**The problem**
Copy the lines below exactly, leaving out the pictures.

**Data under study**
=== Begin Enclosure ===
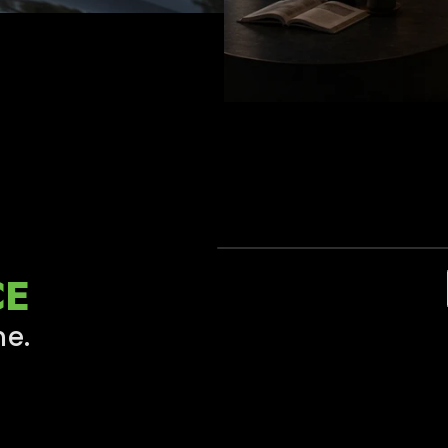
OTHER DASH CAM
CE
Blurry, Noisy, Unclear
me.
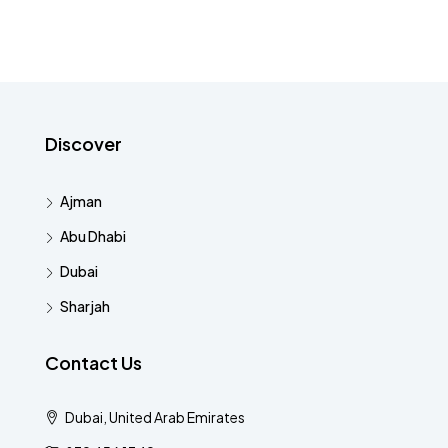
Discover
Ajman
Abu Dhabi
Dubai
Sharjah
Contact Us
Dubai, United Arab Emirates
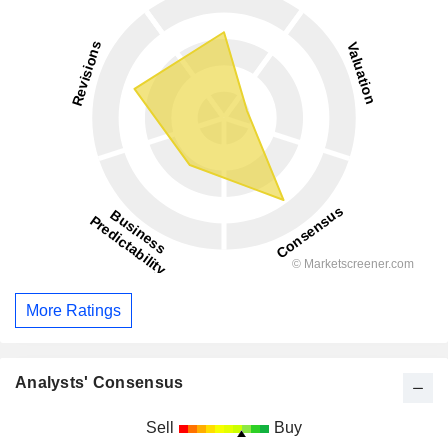
More Ratings
Analysts' Consensus
Sell
Buy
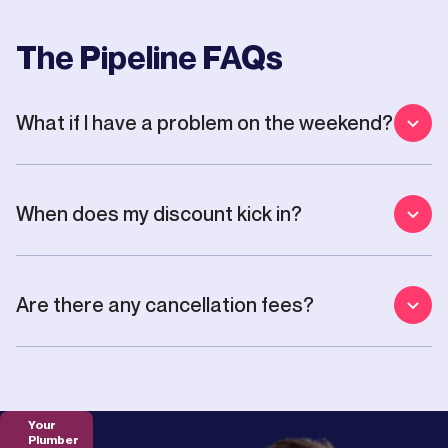
The Pipeline FAQs
What if I have a problem on the weekend?
When does my discount kick in?
Are there any cancellation fees?
Your
Plumber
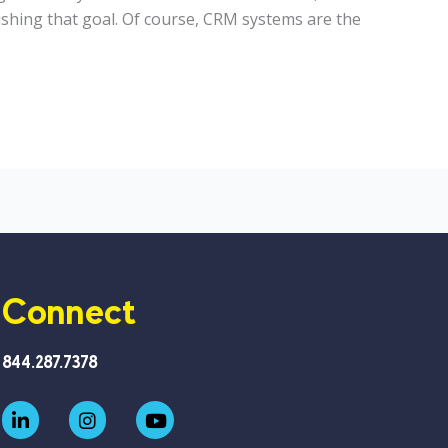
ishing that goal. Of course, CRM systems are the
Connect
844.287.7378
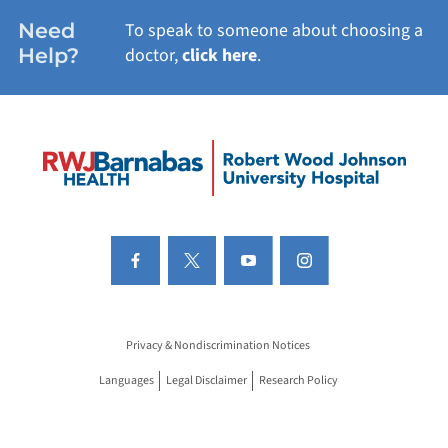
Need
To speak to someone about choosing a
Help?
doctor,
click here
.
Privacy & Nondiscrimination Notices
Languages
Legal Disclaimer
Research Policy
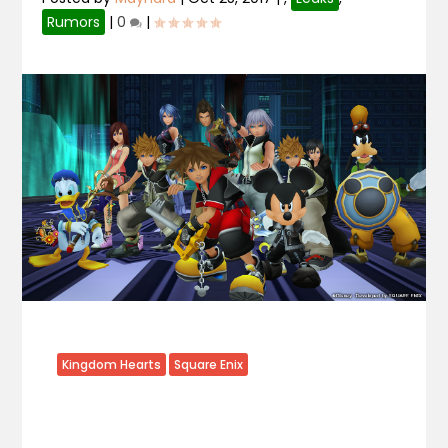
Rumors
|
0
|
Kingdom Hearts
Square Enix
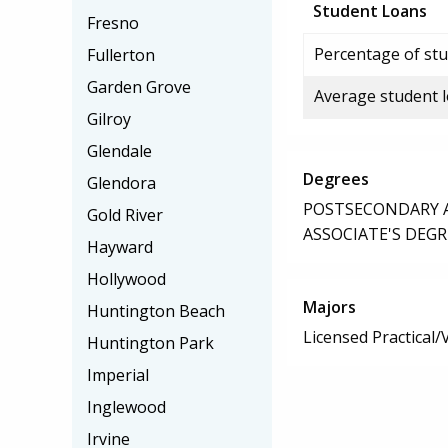
Student Loans
Fresno
Percentage of stu
Fullerton
Garden Grove
Average student 
Gilroy
Glendale
Degrees
Glendora
POSTSECONDARY AW
Gold River
ASSOCIATE'S DEGR
Hayward
Hollywood
Majors
Huntington Beach
Licensed Practical
Huntington Park
Imperial
Inglewood
Irvine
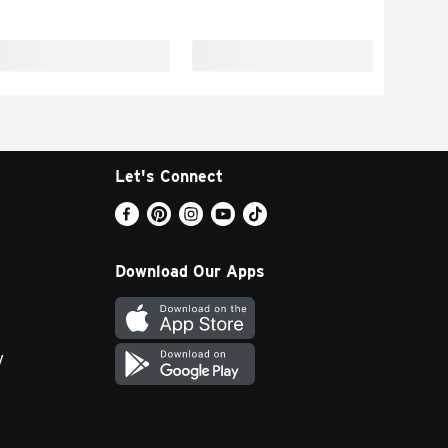
Let's Connect
Download Our Apps
y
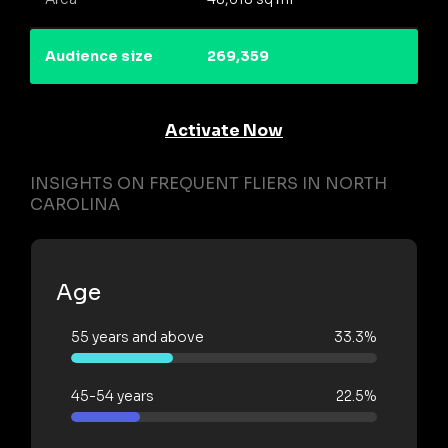
Audience size
269,359
Activate Now
INSIGHTS ON FREQUENT FLIERS IN NORTH
CAROLINA
Age
55 years and above
33.3%
45-54 years
22.5%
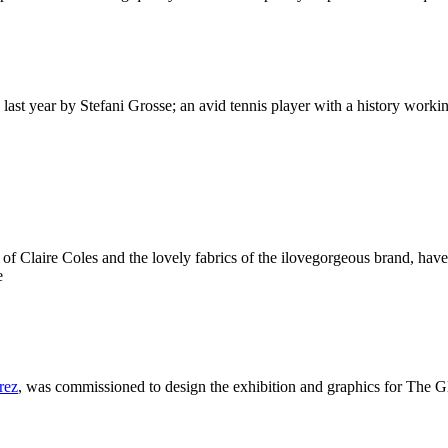
 last year by Stefani Grosse; an avid tennis player with a history wor
 of Claire Coles and the lovely fabrics of the ilovegorgeous brand, ha
e
rez
, was commissioned to design the exhibition and graphics for The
=== End Enclosure ===
**Final answer**
OTHER DASH CAM
CE
Blurry, Noisy, Unclear
me.
Discover
Ajman
Abu Dhabi
Dubai
Sharjah
Contact Us
Dubai, United Arab Emirates
More Ratings
Analysts' Consensus
Sell
Buy
The Pipeline FAQs
What if I have a problem on the weekend?
When does my discount kick in?
Are there any cancellation fees?
Your
Plumber
ishing that goal. Of course, CRM systems are the
Connect
844.287.7378
Need
To speak to someone about choosing a
Help?
doctor,
click here
.
Privacy & Nondiscrimination Notices
Languages
Legal Disclaimer
Research Policy
Rumors
|
0
|
Kingdom Hearts
Square Enix
Student Loans
Fresno
Percentage of stu
Fullerton
Garden Grove
Average student 
Gilroy
Glendale
Degrees
Glendora
POSTSECONDARY AW
Gold River
ASSOCIATE'S DEGR
Hayward
Hollywood
Majors
Huntington Beach
Licensed Practical
Huntington Park
Imperial
Inglewood
Irvine
Let's Connect
Download Our Apps
y
Audience size
269,359
Activate Now
INSIGHTS ON FREQUENT FLIERS IN NORTH
CAROLINA
Age
55 years and above
33.3%
45-54 years
22.5%
 last year by Stefani Grosse; an avid tennis player with a history wor
 of Claire Coles and the lovely fabrics of the ilovegorgeous brand, ha
e
rez
, was commissioned to design the exhibition and graphics for The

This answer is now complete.